AN APPRENTICESHIP: Or The Book of Pleasures, by Clarice Lispector. Translated by Stefan Tobler. (New Directions, $22.95.) An acute romance featuring a despondent schoolteacher and a philosophy professor, this novel by a Brazilian master is also a spiritual treatise on the peculiarities of connection. “Between despair, yearning and bliss, Lispector unravels existential knots within the daily tangles of femininity,” Audrey Wollen writes in her review. “Here’s Simone Weil — if she had to pick out the perfect dress to meet a cold man at a bar, sit by the edge of a pool with him and say the right thing.”
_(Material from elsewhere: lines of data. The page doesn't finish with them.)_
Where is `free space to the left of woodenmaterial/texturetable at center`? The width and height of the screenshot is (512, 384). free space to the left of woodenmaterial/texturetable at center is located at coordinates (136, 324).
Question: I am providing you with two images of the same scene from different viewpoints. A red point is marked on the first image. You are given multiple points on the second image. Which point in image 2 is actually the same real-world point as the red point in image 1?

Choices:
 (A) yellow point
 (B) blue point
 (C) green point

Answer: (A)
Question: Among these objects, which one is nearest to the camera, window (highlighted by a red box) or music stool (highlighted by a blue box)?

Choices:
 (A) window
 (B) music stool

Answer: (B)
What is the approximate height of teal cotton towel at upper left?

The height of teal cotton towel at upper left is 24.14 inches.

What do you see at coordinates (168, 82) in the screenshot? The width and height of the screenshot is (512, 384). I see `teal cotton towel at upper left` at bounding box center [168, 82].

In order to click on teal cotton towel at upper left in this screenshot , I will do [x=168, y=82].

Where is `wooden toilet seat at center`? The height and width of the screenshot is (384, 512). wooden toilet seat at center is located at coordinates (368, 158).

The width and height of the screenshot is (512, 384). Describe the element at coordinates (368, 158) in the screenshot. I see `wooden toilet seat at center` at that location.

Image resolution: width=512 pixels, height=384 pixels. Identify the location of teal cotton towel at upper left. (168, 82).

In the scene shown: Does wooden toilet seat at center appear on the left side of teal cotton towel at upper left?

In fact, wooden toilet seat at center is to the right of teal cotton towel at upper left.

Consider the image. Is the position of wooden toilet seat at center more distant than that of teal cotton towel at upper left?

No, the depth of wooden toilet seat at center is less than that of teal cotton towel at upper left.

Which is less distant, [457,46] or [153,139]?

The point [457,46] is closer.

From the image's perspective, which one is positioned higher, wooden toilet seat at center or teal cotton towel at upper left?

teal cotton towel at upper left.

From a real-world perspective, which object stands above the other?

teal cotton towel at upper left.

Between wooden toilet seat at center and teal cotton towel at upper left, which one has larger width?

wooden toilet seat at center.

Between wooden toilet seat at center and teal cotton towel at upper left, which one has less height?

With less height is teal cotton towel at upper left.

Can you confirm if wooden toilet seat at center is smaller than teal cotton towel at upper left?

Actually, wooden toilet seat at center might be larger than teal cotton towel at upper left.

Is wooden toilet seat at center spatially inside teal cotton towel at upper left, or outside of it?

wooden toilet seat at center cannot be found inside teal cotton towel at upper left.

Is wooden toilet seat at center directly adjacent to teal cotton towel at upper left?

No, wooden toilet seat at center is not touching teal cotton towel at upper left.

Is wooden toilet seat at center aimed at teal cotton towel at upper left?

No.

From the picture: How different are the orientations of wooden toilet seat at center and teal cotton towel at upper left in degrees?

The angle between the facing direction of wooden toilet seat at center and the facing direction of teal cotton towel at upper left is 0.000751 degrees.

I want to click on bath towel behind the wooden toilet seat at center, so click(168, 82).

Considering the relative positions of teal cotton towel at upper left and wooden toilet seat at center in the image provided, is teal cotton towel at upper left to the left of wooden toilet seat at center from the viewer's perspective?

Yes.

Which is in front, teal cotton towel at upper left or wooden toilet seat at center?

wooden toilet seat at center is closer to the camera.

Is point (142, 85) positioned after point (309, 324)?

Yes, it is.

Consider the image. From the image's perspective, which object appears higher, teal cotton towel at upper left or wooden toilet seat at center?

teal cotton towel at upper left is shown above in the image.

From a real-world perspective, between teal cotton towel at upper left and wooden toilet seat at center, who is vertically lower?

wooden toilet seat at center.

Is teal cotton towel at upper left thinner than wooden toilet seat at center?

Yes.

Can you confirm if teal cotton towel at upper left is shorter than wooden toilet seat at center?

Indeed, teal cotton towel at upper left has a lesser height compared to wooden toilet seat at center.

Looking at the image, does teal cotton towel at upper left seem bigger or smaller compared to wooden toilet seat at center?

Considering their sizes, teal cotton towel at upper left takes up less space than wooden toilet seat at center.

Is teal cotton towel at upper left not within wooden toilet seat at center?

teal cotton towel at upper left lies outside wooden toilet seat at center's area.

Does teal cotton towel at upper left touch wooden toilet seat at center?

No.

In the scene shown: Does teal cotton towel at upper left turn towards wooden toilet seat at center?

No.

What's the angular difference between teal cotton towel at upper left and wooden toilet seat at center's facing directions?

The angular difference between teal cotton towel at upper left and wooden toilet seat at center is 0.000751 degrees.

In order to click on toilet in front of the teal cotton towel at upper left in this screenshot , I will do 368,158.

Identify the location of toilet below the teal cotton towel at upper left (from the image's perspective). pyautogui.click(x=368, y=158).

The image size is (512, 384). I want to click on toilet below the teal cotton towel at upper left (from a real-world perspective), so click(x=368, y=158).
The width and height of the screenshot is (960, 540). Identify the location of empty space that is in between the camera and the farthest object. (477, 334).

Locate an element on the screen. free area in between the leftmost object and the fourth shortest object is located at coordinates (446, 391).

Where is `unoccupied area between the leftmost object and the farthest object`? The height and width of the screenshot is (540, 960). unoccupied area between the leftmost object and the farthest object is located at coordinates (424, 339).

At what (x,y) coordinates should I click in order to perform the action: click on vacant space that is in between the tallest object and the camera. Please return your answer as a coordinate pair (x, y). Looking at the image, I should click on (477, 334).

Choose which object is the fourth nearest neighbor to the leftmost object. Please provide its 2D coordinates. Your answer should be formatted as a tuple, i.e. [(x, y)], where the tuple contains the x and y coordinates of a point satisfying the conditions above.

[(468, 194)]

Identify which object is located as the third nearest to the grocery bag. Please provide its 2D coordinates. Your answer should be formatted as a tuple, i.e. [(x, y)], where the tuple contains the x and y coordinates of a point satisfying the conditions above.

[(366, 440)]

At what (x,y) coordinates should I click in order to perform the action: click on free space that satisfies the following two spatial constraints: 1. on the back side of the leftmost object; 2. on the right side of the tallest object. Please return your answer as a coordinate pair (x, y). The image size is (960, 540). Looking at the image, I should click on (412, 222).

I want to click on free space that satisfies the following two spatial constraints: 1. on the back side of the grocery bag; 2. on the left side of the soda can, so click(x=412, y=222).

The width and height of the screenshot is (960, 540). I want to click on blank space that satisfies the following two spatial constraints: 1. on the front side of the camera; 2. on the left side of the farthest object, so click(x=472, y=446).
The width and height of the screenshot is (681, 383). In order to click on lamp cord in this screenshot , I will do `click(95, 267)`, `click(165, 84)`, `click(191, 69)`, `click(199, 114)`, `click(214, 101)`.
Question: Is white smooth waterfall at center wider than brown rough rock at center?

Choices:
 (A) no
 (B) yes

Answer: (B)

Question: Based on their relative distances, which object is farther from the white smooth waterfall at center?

THINK AGAIN: The Power of Knowing What You Don’t Know, by Adam Grant. (Viking, $28.) Grant urges us to constantly rethink our beliefs about politics, science, work and relationships. He believes we can be confident in our ability to uncover the truth while acknowledging we may be wrong at present — a state he calls “confident humility.” Tali Sharot, reviewing the book alongside others about how the brain works, applauds Grant’s ecumenical approach: “No single tool is guaranteed to always help us rethink our views, habits and preferences,” she writes. “This is why we need a diverse set of strategies, which is what Grant offers.”